With developers clamoring to purchase nearly a dozen lots in the Castro, longtime residents and business owners have been fretting about what might come of the famously gay neighborhood.
Now, a plan that aims to maintain the feel of the neighborhood while the area grows is in the works.
In large part, the wide-reaching suggestions for the plan, which covers a large area between Market Street and Octavia Boulevard to 17th Street and Market streets, have seen remarkable consensus, Planning Director John Rahaim said.
“I think it’s an excellent model of how we can do these things in other areas where we see growth happening,” he said.

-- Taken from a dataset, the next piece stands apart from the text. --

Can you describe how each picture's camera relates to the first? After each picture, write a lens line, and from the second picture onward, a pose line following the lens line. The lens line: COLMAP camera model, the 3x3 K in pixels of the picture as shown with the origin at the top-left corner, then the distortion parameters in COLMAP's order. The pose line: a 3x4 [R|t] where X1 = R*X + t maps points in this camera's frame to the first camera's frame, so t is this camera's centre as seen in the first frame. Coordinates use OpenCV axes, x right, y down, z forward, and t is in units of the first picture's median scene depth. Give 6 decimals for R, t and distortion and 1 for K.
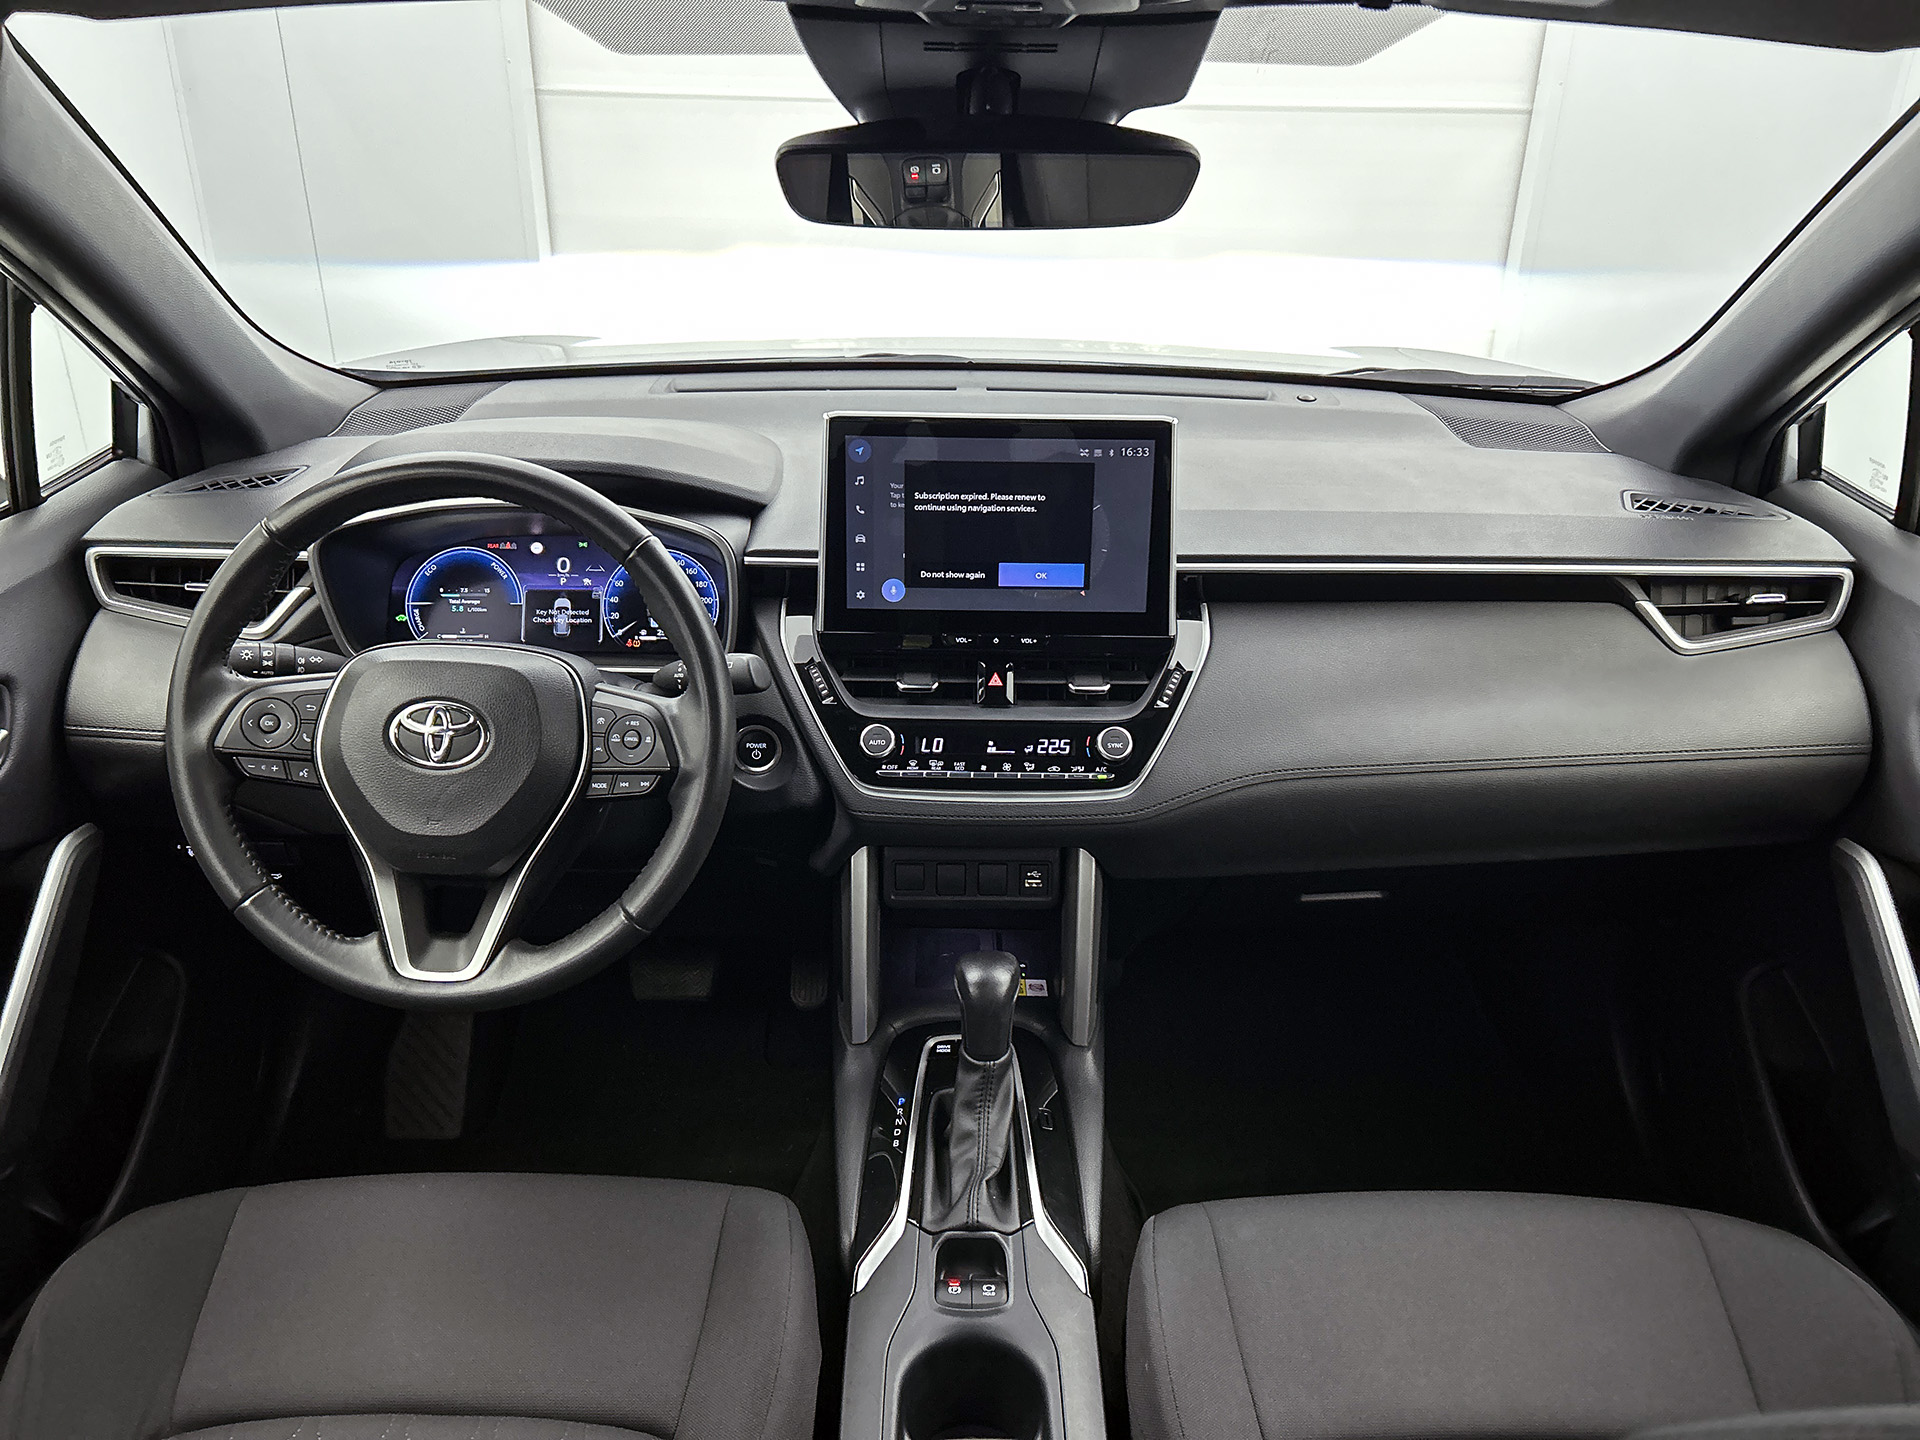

However, the document has been far from controversy-free: A plan to close 17th Street, though supported by many businesses, was described as “a shortsighted effort to solve a problem that doesn’t exist,” said Patrick Batt, a longtime Castro business owner and former director of the Merchants of Upper Market and Castro.
But community groups fear the plan may not do enough to preserve the neighborhood’s color or character, and worry the new developments will eventually squeeze gay-friendly culture out of the neighborhood.
“We need to protect the gay identity of the neighborhood,” said Damien Quesnel, who is on the board of the Eureka Valley Promotion Association. “If you look at how many new units are going to be coming into the Upper Market area in the next five or 10 years, and if you look at the profile of people moving in, it’s not often gay people that are moving in.”
Though he admitted there’s not much to be done about non-gay people moving in, he said The City could consider programs that would help Castro residents who are displaced by new development find new homes within theneighborhood.
“There are very few places in the world where young gay people can come and experience being in an environment where they are in the majority,” he said. “It’s worth preserving.”
The wide-reaching planning document, the Upper Market Design Plan, is a brainchild of Supervisor Bevan Dufty, and resulted from what he says was the best-attended planning process in memory.